_PROBLEM TO SOLVE_
Rewrite the source text of every entry below with each instance of "database" replaced by "data store" and nothing else altered, and omit the pictures from your answer.

====== RECORDS FOR THIS TASK

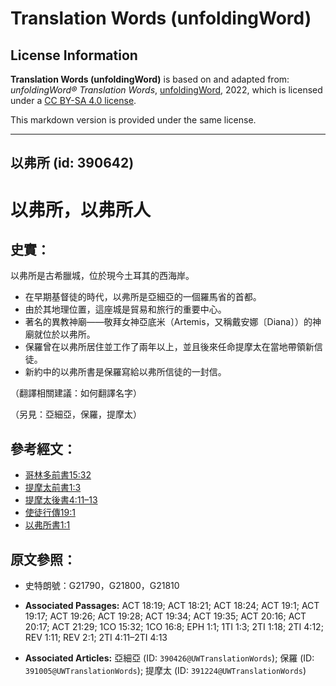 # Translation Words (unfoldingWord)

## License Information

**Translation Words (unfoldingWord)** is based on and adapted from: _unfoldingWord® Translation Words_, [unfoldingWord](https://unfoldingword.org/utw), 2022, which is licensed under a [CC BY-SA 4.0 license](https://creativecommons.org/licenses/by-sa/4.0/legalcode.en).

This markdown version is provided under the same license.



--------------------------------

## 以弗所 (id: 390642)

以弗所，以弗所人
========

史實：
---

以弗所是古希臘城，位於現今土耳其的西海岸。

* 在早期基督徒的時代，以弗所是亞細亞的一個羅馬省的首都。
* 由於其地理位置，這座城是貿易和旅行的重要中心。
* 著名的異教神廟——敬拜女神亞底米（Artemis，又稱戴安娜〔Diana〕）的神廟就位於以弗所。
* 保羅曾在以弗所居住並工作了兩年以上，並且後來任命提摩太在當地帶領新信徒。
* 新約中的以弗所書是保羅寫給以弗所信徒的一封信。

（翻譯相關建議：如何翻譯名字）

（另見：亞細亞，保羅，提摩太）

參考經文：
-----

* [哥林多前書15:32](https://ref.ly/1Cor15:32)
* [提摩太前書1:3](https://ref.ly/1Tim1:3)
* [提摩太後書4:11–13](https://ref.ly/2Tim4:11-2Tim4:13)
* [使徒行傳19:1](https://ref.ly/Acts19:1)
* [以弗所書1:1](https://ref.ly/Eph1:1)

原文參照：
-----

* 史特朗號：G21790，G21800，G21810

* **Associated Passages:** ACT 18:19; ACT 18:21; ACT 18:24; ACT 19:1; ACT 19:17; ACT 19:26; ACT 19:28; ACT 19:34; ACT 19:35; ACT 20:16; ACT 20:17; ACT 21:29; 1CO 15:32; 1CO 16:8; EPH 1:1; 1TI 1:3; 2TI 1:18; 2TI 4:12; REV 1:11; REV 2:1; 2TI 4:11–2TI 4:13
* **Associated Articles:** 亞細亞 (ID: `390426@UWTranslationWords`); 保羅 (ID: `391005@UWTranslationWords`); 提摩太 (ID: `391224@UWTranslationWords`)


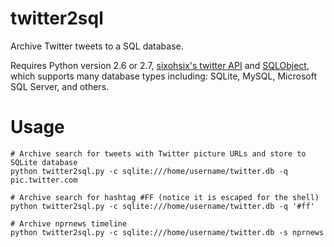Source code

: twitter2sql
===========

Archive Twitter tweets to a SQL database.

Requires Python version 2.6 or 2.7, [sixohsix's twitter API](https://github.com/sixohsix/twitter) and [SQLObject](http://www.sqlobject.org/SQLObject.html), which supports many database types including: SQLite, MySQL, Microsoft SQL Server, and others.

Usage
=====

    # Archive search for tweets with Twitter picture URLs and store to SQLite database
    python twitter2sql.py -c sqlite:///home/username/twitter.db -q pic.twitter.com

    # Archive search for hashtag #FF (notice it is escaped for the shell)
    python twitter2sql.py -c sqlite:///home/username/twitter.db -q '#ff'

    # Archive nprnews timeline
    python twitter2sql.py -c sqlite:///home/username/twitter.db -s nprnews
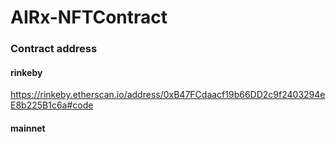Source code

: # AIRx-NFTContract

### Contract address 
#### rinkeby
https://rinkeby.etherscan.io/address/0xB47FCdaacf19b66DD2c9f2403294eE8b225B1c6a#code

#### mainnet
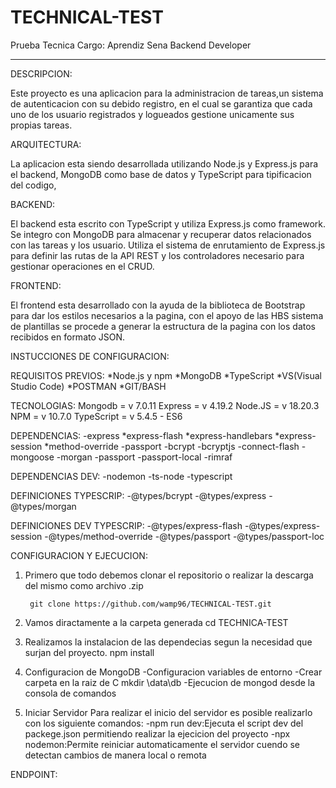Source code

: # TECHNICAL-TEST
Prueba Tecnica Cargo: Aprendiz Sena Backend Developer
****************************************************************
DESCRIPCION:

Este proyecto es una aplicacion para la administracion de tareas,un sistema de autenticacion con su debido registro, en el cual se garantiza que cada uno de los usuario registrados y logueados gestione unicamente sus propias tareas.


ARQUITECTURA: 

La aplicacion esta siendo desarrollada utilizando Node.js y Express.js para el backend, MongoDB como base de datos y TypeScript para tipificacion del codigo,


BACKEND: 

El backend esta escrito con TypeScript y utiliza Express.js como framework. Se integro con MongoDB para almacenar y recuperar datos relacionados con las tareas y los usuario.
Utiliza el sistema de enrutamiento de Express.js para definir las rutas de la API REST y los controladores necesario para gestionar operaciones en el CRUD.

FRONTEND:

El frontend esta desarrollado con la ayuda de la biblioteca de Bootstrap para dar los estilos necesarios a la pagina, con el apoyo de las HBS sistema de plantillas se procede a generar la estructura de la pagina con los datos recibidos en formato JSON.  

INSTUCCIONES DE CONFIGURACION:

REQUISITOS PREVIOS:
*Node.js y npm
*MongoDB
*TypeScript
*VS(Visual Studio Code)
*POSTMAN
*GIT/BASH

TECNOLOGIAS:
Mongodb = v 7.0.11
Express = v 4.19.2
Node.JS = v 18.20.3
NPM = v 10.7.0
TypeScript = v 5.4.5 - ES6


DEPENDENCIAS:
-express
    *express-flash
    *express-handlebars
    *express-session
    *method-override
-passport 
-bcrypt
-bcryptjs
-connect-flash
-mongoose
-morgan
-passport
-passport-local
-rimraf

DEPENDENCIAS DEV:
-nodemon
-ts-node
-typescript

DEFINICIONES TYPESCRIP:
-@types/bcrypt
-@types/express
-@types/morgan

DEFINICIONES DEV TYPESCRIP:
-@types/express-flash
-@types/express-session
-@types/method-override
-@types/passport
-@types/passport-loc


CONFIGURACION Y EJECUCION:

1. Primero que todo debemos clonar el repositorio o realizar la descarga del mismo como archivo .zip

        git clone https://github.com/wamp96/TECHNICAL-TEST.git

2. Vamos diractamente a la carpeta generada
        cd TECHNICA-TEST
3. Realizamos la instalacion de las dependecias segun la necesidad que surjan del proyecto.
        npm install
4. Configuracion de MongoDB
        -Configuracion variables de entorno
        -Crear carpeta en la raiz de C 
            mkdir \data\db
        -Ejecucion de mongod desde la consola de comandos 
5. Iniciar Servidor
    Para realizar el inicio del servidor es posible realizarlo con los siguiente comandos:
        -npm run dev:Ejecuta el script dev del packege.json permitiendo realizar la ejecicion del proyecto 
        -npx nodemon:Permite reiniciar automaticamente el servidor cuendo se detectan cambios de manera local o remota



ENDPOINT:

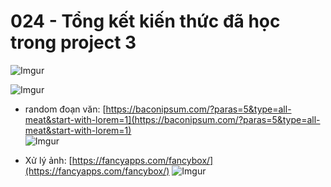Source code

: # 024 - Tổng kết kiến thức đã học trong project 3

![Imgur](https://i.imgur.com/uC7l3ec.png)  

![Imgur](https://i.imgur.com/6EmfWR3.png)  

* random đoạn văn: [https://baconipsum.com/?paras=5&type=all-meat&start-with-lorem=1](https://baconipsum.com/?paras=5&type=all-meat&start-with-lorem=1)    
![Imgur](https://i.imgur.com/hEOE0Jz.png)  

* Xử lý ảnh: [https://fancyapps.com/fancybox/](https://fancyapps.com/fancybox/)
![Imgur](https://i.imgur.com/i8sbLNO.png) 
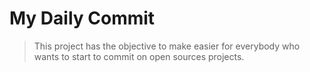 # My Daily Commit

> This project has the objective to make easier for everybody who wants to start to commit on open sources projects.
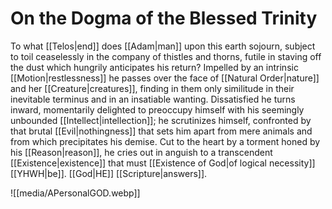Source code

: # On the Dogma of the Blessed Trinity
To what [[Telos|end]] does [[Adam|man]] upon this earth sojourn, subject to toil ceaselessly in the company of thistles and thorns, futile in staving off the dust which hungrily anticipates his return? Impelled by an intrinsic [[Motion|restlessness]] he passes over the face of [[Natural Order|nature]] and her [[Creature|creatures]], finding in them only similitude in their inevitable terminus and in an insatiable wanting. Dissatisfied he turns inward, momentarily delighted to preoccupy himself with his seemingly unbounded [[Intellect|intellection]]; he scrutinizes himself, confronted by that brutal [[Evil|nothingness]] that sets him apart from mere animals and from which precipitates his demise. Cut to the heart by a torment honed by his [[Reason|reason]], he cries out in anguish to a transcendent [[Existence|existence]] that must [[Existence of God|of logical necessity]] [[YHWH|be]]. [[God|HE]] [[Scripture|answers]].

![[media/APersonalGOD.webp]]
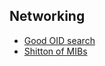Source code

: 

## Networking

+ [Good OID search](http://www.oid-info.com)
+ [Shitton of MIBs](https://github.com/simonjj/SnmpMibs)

============

_EXERCISE OUTPUT_
 # Translation Words (unfoldingWord)

## License Information

**Translation Words (unfoldingWord)** is based on and adapted from: _unfoldingWord® Translation Words_, [unfoldingWord](https://unfoldingword.org/utw), 2022, which is licensed under a [CC BY-SA 4.0 license](https://creativecommons.org/licenses/by-sa/4.0/legalcode.en).

This markdown version is provided under the same license.



--------------------------------

## 以弗所 (id: 390642)

以弗所，以弗所人
========

史實：
---

以弗所是古希臘城，位於現今土耳其的西海岸。

* 在早期基督徒的時代，以弗所是亞細亞的一個羅馬省的首都。
* 由於其地理位置，這座城是貿易和旅行的重要中心。
* 著名的異教神廟——敬拜女神亞底米（Artemis，又稱戴安娜〔Diana〕）的神廟就位於以弗所。
* 保羅曾在以弗所居住並工作了兩年以上，並且後來任命提摩太在當地帶領新信徒。
* 新約中的以弗所書是保羅寫給以弗所信徒的一封信。

（翻譯相關建議：如何翻譯名字）

（另見：亞細亞，保羅，提摩太）

參考經文：
-----

* [哥林多前書15:32](https://ref.ly/1Cor15:32)
* [提摩太前書1:3](https://ref.ly/1Tim1:3)
* [提摩太後書4:11–13](https://ref.ly/2Tim4:11-2Tim4:13)
* [使徒行傳19:1](https://ref.ly/Acts19:1)
* [以弗所書1:1](https://ref.ly/Eph1:1)

原文參照：
-----

* 史特朗號：G21790，G21800，G21810

* **Associated Passages:** ACT 18:19; ACT 18:21; ACT 18:24; ACT 19:1; ACT 19:17; ACT 19:26; ACT 19:28; ACT 19:34; ACT 19:35; ACT 20:16; ACT 20:17; ACT 21:29; 1CO 15:32; 1CO 16:8; EPH 1:1; 1TI 1:3; 2TI 1:18; 2TI 4:12; REV 1:11; REV 2:1; 2TI 4:11–2TI 4:13
* **Associated Articles:** 亞細亞 (ID: `390426@UWTranslationWords`); 保羅 (ID: `391005@UWTranslationWords`); 提摩太 (ID: `391224@UWTranslationWords`)


Source code

: twitter2sql
===========

Archive Twitter tweets to a SQL data store.

Requires Python version 2.6 or 2.7, [sixohsix's twitter API](https://github.com/sixohsix/twitter) and [SQLObject](http://www.sqlobject.org/SQLObject.html), which supports many data store types including: SQLite, MySQL, Microsoft SQL Server, and others.

Usage
=====

    # Archive search for tweets with Twitter picture URLs and store to SQLite data store
    python twitter2sql.py -c sqlite:///home/username/twitter.db -q pic.twitter.com

    # Archive search for hashtag #FF (notice it is escaped for the shell)
    python twitter2sql.py -c sqlite:///home/username/twitter.db -q '#ff'

    # Archive nprnews timeline
    python twitter2sql.py -c sqlite:///home/username/twitter.db -s nprnews
Source code

: # AIRx-NFTContract

### Contract address 
#### rinkeby
https://rinkeby.etherscan.io/address/0xB47FCdaacf19b66DD2c9f2403294eE8b225B1c6a#code

#### mainnet
Source code

: # TECHNICAL-TEST
Prueba Tecnica Cargo: Aprendiz Sena Backend Developer
****************************************************************
DESCRIPCION:

Este proyecto es una aplicacion para la administracion de tareas,un sistema de autenticacion con su debido registro, en el cual se garantiza que cada uno de los usuario registrados y logueados gestione unicamente sus propias tareas.


ARQUITECTURA: 

La aplicacion esta siendo desarrollada utilizando Node.js y Express.js para el backend, MongoDB como base de datos y TypeScript para tipificacion del codigo,


BACKEND: 

El backend esta escrito con TypeScript y utiliza Express.js como framework. Se integro con MongoDB para almacenar y recuperar datos relacionados con las tareas y los usuario.
Utiliza el sistema de enrutamiento de Express.js para definir las rutas de la API REST y los controladores necesario para gestionar operaciones en el CRUD.

FRONTEND:

El frontend esta desarrollado con la ayuda de la biblioteca de Bootstrap para dar los estilos necesarios a la pagina, con el apoyo de las HBS sistema de plantillas se procede a generar la estructura de la pagina con los datos recibidos en formato JSON.  

INSTUCCIONES DE CONFIGURACION:

REQUISITOS PREVIOS:
*Node.js y npm
*MongoDB
*TypeScript
*VS(Visual Studio Code)
*POSTMAN
*GIT/BASH

TECNOLOGIAS:
Mongodb = v 7.0.11
Express = v 4.19.2
Node.JS = v 18.20.3
NPM = v 10.7.0
TypeScript = v 5.4.5 - ES6


DEPENDENCIAS:
-express
    *express-flash
    *express-handlebars
    *express-session
    *method-override
-passport 
-bcrypt
-bcryptjs
-connect-flash
-mongoose
-morgan
-passport
-passport-local
-rimraf

DEPENDENCIAS DEV:
-nodemon
-ts-node
-typescript

DEFINICIONES TYPESCRIP:
-@types/bcrypt
-@types/express
-@types/morgan

DEFINICIONES DEV TYPESCRIP:
-@types/express-flash
-@types/express-session
-@types/method-override
-@types/passport
-@types/passport-loc


CONFIGURACION Y EJECUCION:

1. Primero que todo debemos clonar el repositorio o realizar la descarga del mismo como archivo .zip

        git clone https://github.com/wamp96/TECHNICAL-TEST.git

2. Vamos diractamente a la carpeta generada
        cd TECHNICA-TEST
3. Realizamos la instalacion de las dependecias segun la necesidad que surjan del proyecto.
        npm install
4. Configuracion de MongoDB
        -Configuracion variables de entorno
        -Crear carpeta en la raiz de C 
            mkdir \data\db
        -Ejecucion de mongod desde la consola de comandos 
5. Iniciar Servidor
    Para realizar el inicio del servidor es posible realizarlo con los siguiente comandos:
        -npm run dev:Ejecuta el script dev del packege.json permitiendo realizar la ejecicion del proyecto 
        -npx nodemon:Permite reiniciar automaticamente el servidor cuendo se detectan cambios de manera local o remota



ENDPOINT:

Source code

: # 024 - Tổng kết kiến thức đã học trong project 3

![Imgur](https://i.imgur.com/uC7l3ec.png)  

![Imgur](https://i.imgur.com/6EmfWR3.png)  

* random đoạn văn: [https://baconipsum.com/?paras=5&type=all-meat&start-with-lorem=1](https://baconipsum.com/?paras=5&type=all-meat&start-with-lorem=1)    
![Imgur](https://i.imgur.com/hEOE0Jz.png)  

* Xử lý ảnh: [https://fancyapps.com/fancybox/](https://fancyapps.com/fancybox/)
![Imgur](https://i.imgur.com/i8sbLNO.png) 
 # My Daily Commit

> This project has the objective to make easier for everybody who wants to start to commit on open sources projects.
Source code

: # On the Dogma of the Blessed Trinity
To what [[Telos|end]] does [[Adam|man]] upon this earth sojourn, subject to toil ceaselessly in the company of thistles and thorns, futile in staving off the dust which hungrily anticipates his return? Impelled by an intrinsic [[Motion|restlessness]] he passes over the face of [[Natural Order|nature]] and her [[Creature|creatures]], finding in them only similitude in their inevitable terminus and in an insatiable wanting. Dissatisfied he turns inward, momentarily delighted to preoccupy himself with his seemingly unbounded [[Intellect|intellection]]; he scrutinizes himself, confronted by that brutal [[Evil|nothingness]] that sets him apart from mere animals and from which precipitates his demise. Cut to the heart by a torment honed by his [[Reason|reason]], he cries out in anguish to a transcendent [[Existence|existence]] that must [[Existence of God|of logical necessity]] [[YHWH|be]]. [[God|HE]] [[Scripture|answers]].

![[media/APersonalGOD.webp]]
Source code

: 

## Networking

+ [Good OID search](http://www.oid-info.com)
+ [Shitton of MIBs](https://github.com/simonjj/SnmpMibs)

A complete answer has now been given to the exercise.